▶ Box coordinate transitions

+ + + + +

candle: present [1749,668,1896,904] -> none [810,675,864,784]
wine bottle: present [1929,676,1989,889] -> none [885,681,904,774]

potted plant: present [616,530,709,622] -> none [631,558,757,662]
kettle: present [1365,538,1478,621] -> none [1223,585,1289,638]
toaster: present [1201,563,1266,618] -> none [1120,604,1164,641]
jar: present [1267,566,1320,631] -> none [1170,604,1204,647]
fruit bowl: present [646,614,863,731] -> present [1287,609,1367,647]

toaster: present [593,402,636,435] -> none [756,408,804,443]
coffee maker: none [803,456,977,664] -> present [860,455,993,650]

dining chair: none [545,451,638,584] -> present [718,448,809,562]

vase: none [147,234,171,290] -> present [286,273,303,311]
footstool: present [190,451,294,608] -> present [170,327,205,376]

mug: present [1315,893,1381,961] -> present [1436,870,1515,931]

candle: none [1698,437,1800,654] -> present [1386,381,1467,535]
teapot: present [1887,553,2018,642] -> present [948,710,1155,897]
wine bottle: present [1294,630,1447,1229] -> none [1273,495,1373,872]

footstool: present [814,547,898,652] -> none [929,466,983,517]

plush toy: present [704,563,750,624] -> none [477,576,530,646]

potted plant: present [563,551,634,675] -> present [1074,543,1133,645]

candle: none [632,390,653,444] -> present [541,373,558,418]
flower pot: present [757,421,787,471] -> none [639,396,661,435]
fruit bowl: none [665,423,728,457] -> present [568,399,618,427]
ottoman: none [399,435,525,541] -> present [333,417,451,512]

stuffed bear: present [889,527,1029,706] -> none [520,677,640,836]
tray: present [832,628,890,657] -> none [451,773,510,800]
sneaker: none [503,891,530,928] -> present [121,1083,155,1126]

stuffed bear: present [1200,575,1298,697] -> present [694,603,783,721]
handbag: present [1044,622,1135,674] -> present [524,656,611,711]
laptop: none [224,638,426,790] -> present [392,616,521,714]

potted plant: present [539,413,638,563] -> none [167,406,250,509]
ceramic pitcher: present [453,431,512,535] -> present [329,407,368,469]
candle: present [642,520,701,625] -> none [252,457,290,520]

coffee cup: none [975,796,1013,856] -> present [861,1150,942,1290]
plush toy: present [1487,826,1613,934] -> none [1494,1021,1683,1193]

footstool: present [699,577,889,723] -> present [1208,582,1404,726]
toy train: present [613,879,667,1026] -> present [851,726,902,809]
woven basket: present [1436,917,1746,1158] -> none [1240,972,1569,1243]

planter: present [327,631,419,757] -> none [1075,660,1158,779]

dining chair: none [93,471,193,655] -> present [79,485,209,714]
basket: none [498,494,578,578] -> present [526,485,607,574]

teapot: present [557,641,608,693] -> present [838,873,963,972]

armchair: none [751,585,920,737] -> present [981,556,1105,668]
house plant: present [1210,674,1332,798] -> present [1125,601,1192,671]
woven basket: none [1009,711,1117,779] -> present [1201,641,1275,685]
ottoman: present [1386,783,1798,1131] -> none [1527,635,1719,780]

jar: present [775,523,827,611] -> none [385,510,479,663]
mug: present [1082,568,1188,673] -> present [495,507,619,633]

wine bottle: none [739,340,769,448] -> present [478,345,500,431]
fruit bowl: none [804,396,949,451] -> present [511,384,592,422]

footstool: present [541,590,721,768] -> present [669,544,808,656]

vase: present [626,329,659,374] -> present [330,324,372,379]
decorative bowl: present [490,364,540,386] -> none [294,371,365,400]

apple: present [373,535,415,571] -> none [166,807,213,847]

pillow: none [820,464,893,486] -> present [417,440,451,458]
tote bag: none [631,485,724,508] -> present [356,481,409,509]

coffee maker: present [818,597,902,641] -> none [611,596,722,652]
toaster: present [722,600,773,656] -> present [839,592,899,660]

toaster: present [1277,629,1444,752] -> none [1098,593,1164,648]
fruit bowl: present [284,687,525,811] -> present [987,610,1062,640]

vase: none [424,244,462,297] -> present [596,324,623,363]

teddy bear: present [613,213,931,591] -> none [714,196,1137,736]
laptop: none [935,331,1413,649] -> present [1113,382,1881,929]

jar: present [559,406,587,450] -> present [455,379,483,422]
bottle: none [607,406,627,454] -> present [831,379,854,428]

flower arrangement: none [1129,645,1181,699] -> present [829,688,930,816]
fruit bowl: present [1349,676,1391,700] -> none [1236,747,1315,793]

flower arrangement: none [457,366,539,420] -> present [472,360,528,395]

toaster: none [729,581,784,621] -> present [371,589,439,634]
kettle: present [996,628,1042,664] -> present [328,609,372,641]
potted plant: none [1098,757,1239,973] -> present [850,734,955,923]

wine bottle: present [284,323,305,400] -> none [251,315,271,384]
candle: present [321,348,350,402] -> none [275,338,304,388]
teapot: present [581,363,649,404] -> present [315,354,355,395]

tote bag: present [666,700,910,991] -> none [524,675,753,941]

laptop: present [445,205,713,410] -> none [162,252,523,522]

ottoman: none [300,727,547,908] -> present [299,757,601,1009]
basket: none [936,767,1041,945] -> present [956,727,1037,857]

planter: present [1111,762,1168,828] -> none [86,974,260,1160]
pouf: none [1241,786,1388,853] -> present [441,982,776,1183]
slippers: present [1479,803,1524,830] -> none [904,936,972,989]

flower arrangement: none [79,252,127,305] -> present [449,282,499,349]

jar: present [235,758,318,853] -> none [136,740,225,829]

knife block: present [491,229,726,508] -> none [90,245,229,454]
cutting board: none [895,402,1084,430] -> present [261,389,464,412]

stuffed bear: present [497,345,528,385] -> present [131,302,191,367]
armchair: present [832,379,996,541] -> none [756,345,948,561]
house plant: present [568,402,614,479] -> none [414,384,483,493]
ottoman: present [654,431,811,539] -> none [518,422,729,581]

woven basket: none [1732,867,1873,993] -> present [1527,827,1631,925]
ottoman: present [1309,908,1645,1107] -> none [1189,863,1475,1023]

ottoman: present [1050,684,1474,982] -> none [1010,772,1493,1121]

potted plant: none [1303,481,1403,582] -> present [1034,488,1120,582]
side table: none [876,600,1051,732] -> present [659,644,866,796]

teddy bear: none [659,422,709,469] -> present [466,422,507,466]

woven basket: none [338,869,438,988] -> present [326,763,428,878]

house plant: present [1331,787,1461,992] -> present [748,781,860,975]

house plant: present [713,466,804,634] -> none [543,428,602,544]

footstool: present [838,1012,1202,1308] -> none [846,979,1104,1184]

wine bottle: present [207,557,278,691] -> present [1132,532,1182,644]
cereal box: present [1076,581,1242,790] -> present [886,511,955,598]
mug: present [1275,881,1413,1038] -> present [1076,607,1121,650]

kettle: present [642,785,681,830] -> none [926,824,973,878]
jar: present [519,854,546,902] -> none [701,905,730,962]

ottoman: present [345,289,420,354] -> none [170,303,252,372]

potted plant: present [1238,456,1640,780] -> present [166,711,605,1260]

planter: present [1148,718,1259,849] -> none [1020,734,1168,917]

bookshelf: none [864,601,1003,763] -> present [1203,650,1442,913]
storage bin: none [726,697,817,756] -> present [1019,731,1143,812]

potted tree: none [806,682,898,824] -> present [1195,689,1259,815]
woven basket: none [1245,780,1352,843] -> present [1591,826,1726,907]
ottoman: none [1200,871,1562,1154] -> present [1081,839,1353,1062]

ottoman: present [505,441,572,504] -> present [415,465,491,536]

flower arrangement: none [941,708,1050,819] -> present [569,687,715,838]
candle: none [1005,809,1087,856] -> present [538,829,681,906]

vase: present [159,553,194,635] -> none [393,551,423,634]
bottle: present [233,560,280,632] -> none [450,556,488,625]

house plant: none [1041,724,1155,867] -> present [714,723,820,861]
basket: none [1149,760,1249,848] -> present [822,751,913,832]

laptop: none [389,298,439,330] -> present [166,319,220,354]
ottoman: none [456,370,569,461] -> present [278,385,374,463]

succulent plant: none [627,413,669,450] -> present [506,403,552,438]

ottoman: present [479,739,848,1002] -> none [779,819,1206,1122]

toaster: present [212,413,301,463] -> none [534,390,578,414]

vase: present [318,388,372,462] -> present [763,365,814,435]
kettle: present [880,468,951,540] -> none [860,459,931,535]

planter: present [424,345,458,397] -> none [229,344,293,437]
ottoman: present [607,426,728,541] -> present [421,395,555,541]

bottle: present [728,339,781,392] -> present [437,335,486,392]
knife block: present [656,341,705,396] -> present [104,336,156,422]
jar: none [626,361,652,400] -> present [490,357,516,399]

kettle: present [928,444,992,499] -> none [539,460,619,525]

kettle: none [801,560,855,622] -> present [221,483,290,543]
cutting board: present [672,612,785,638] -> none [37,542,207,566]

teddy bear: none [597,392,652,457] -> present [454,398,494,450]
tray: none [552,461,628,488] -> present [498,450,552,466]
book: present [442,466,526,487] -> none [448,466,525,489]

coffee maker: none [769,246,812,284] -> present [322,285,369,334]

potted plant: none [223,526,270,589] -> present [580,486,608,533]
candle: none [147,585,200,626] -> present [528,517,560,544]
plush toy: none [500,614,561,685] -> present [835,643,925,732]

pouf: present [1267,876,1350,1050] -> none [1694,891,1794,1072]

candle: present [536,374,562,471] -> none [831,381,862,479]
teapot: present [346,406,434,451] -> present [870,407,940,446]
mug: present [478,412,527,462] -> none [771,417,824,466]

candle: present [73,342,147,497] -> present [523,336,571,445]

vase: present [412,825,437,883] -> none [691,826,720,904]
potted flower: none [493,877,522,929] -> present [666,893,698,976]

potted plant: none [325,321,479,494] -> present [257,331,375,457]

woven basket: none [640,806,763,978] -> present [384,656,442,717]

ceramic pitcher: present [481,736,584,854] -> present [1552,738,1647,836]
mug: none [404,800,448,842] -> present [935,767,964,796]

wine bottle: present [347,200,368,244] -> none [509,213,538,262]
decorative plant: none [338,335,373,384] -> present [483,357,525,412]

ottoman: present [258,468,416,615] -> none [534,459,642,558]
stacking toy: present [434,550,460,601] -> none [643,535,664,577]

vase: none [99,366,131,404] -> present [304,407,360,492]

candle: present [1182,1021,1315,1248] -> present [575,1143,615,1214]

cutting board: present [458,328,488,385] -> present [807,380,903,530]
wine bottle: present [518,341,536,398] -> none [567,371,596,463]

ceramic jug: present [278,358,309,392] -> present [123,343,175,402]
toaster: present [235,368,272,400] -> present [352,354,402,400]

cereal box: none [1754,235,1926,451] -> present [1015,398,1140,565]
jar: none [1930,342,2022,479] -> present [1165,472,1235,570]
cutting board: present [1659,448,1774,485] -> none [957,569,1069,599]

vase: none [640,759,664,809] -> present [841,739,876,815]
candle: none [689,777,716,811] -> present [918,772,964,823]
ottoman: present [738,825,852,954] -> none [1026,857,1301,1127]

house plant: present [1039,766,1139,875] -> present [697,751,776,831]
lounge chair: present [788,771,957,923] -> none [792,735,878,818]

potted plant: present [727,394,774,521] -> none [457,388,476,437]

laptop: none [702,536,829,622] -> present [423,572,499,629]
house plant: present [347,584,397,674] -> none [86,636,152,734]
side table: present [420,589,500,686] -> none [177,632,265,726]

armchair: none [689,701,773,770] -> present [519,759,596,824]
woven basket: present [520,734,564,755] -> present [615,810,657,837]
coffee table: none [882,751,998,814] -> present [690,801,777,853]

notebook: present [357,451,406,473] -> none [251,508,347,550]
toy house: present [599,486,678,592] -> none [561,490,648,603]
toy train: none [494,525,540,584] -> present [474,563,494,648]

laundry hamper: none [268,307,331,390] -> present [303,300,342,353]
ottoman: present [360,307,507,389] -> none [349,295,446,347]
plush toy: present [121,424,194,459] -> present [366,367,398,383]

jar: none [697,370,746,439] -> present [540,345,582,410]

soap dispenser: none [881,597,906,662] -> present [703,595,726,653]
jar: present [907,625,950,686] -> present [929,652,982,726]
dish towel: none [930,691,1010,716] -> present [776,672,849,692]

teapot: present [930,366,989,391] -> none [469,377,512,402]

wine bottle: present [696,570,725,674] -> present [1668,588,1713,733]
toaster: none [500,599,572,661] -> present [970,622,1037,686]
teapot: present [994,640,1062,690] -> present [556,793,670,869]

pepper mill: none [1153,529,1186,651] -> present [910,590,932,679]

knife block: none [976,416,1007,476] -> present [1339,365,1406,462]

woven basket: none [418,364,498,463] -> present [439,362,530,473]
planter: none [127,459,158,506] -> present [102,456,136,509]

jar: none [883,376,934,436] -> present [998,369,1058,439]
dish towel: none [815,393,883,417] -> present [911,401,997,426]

+ + + + +

▶ Written task
From the entries above, extract only the lines running from the one containing "kettle: present [996,628,1042,664]" through the one containing "ottoman: none [300,727,547,908]", inclusive.

▶ Answer to the problem
kettle: present [996,628,1042,664] -> present [328,609,372,641]
potted plant: none [1098,757,1239,973] -> present [850,734,955,923]

wine bottle: present [284,323,305,400] -> none [251,315,271,384]
candle: present [321,348,350,402] -> none [275,338,304,388]
teapot: present [581,363,649,404] -> present [315,354,355,395]

tote bag: present [666,700,910,991] -> none [524,675,753,941]

laptop: present [445,205,713,410] -> none [162,252,523,522]

ottoman: none [300,727,547,908] -> present [299,757,601,1009]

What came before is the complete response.